Record extracts section start

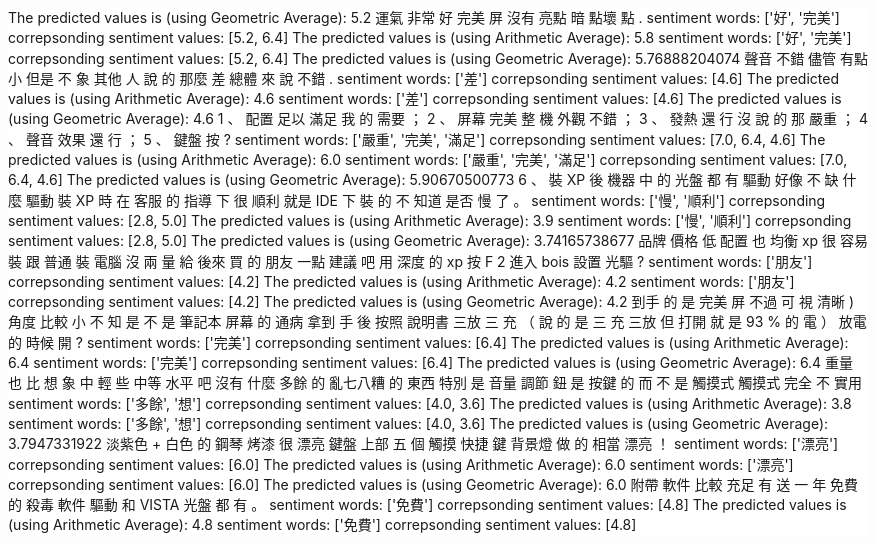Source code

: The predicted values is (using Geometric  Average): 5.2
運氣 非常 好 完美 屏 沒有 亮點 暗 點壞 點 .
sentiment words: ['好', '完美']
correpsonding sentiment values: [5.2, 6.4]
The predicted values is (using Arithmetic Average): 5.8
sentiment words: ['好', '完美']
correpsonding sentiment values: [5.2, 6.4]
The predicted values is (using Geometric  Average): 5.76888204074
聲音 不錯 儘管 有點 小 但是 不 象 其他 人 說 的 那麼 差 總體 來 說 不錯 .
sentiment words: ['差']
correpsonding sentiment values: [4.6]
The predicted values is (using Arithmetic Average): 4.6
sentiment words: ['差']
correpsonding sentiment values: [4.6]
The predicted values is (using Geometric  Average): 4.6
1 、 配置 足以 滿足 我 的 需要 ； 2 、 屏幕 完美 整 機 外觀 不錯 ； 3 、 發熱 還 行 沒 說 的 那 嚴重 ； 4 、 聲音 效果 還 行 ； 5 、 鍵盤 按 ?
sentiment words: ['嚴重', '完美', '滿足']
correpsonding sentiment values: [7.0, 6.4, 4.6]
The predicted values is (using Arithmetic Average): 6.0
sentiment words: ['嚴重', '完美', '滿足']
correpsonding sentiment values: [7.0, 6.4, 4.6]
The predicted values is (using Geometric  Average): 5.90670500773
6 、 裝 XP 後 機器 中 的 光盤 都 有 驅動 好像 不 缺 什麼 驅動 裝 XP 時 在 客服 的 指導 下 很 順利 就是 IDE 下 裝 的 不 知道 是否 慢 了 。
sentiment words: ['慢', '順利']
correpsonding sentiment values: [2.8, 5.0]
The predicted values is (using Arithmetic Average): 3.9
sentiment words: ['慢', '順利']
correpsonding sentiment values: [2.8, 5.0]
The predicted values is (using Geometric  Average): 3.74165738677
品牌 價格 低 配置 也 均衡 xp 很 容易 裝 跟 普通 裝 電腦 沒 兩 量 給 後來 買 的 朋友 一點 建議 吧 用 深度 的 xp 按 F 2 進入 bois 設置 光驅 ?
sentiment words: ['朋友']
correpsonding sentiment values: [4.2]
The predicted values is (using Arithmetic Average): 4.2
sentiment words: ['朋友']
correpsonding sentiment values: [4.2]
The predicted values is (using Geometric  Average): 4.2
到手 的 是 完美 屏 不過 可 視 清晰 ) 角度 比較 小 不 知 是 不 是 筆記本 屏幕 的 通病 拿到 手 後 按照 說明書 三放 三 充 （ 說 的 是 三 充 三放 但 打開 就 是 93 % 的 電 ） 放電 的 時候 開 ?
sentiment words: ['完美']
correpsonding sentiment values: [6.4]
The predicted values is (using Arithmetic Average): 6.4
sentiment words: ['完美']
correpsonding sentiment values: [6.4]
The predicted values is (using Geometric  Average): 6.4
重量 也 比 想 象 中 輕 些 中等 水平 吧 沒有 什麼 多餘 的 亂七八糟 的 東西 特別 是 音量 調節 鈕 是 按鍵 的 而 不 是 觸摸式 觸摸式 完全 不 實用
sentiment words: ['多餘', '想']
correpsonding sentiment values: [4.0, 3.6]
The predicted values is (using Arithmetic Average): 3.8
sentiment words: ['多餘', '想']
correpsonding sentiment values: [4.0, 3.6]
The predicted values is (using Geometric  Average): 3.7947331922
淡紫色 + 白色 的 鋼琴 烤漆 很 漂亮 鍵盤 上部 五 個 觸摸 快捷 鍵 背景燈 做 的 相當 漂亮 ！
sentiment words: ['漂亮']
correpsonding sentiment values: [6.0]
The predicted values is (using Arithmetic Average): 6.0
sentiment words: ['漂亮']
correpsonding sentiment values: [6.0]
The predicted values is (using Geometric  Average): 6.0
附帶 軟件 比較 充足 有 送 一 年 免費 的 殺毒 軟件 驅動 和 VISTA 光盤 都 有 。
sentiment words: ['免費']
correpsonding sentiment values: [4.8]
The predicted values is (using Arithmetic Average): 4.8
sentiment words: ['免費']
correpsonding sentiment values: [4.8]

Record extracts section end
Record extracts section start

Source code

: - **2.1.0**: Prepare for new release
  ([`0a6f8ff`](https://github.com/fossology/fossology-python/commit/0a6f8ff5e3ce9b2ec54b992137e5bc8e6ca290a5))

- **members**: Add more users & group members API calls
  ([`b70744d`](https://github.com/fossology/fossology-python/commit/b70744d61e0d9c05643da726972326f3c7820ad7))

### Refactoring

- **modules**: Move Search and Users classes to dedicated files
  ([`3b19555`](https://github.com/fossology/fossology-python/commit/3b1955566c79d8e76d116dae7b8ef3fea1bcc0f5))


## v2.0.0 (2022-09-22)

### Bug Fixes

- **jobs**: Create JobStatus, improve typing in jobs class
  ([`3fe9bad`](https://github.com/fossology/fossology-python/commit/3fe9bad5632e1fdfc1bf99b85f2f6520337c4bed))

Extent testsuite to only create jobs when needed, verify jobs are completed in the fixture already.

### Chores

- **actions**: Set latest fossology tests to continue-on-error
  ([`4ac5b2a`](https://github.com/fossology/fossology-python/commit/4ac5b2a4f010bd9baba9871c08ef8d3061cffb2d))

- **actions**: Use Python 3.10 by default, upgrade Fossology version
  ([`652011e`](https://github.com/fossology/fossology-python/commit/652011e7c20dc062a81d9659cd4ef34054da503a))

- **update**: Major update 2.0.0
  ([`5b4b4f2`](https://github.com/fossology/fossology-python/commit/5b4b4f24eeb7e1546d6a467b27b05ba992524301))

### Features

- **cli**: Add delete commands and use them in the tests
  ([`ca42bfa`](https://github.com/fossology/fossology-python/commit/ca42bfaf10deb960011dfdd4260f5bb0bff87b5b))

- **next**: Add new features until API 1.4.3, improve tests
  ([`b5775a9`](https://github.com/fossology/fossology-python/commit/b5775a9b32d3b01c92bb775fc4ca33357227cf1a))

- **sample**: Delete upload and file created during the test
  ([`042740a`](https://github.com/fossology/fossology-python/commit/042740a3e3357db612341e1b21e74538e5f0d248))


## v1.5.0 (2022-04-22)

Record extracts section end

What you will do
All lines of the listing holding the string "actions" must be returned, copied as they stand.

Expected output
- **actions**: Set latest fossology tests to continue-on-error
- **actions**: Use Python 3.10 by default, upgrade Fossology version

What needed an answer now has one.